Files: - Create: examples/drqn_cartpole_reference.py - Create: configs/drqn/cartpole.yaml - Create: src/rl_training/assets/configs/drqn/cartpole.yaml - Modify: src/rl_training/algorithms/__init__.py - Modify: src/rl_training/api/algorithms.py - Modify: src/rl_training/api/__init__.py - Modify: src/rl_training/__init__.py - Modify: src/rl_training/experiment/registry.py - Modify: README.md - Modify: docs/plans/2026-03-12-rl-yearly-sourcebook-design.md

Step 1: Write minimal implementation - Add registry load/eval/predict functions. - Add managed API class DRQN. - Add root/api/algorithms exports. - Add config + packaged asset config. - Add reference script. - Update README and yearly sourcebook to mark DRQN as implemented narrow v1.

Step 2: Run tests to verify it passes Run: pytest -q tests/test_drqn_reference_script.py tests/test_package_api_exports.py tests/test_public_api.py tests/test_cli.py Expected: PASS.

Task 5: Regression verification

Files: - Modify only if verification reveals regressions.

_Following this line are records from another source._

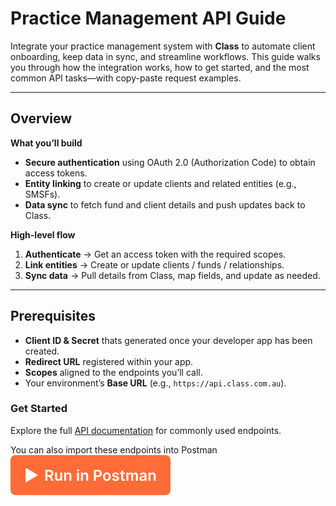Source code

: # Practice Management API Guide

Integrate your practice management system with **Class** to automate client onboarding, keep data in sync, and streamline workflows. This guide walks you through how the integration works, how to get started, and the most common API tasks—with copy-paste request examples.

---

## Overview

**What you’ll build**

- **Secure authentication** using OAuth 2.0 (Authorization Code) to obtain access tokens.
- **Entity linking** to create or update clients and related entities (e.g., SMSFs).
- **Data sync** to fetch fund and client details and push updates back to Class.

**High-level flow**

1. **Authenticate** → Get an access token with the required scopes.  
2. **Link entities** → Create or update clients / funds / relationships.  
3. **Sync data** → Pull details from Class, map fields, and update as needed.

---

## Prerequisites

- **Client ID & Secret** thats generated once your developer app has been created.
- **Redirect URL** registered within your app.
- **Scopes** aligned to the endpoints you’ll call.
- Your environment’s **Base URL** (e.g., `https://api.class.com.au`).

### Get Started
Explore the full [API documentation](/apis/practice-management-guide.yaml) for commonly used endpoints.

You can also import these endpoints into Postman
[![Run in Postman](/images/postman.svg)](https://app.getpostman.com/run-collection/31317481-ced2ed1d-f59b-429e-b276-1f69fc6b2c51?action=collection%2Ffork&source=rip_markdown&collection-url=entityId%3D31317481-ced2ed1d-f59b-429e-b276-1f69fc6b2c51%26entityType%3Dcollection%26workspaceId%3D78b42111-b0cd-4d64-8f5d-10d32cf32a0c)

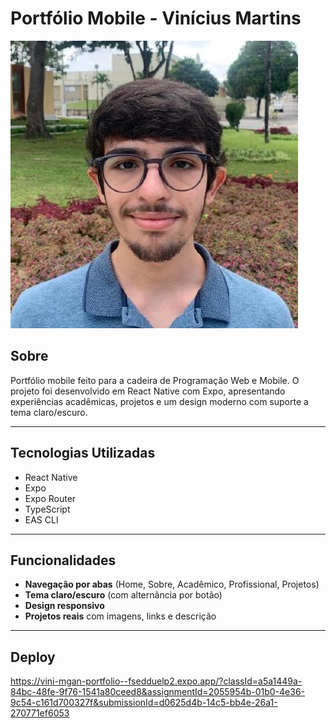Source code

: # Portfólio Mobile - Vinícius Martins

![Capa](assets/Imagem1.jpeg)

## Sobre

Portfólio mobile feito para a cadeira de Programação Web e Mobile. O projeto foi desenvolvido em React Native com Expo, apresentando experiências acadêmicas, projetos e um design moderno com suporte a tema claro/escuro.

---

## Tecnologias Utilizadas

- React Native
- Expo
- Expo Router
- TypeScript
- EAS CLI

---

## Funcionalidades

- **Navegação por abas** (Home, Sobre, Acadêmico, Profissional, Projetos)
- **Tema claro/escuro** (com alternância por botão)
- **Design responsivo**
- **Projetos reais** com imagens, links e descrição

---

## Deploy

https://vini-mgan-portfolio--fsedduelp2.expo.app/?classId=a5a1449a-84bc-48fe-9f76-1541a80ceed8&assignmentId=2055954b-01b0-4e36-9c54-c161d700327f&submissionId=d0625d4b-14c5-bb4e-26a1-270771ef6053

Step 1: Run focused regression coverage Run: pytest -q tests/test_drqn_update.py tests/test_drqn_trainer_smoke.py tests/test_drqn_reference_script.py tests/test_recurrent_replay_buffer.py tests/test_package_api_exports.py tests/test_public_api.py tests/test_cli.py tests/test_dqn_update.py tests/test_dqn_trainer_smoke.py tests/test_recurrent_models.py tests/test_recurrent_ppo_update.py Expected: PASS.

Step 2: Run full suite Run: pytest -q Expected: PASS.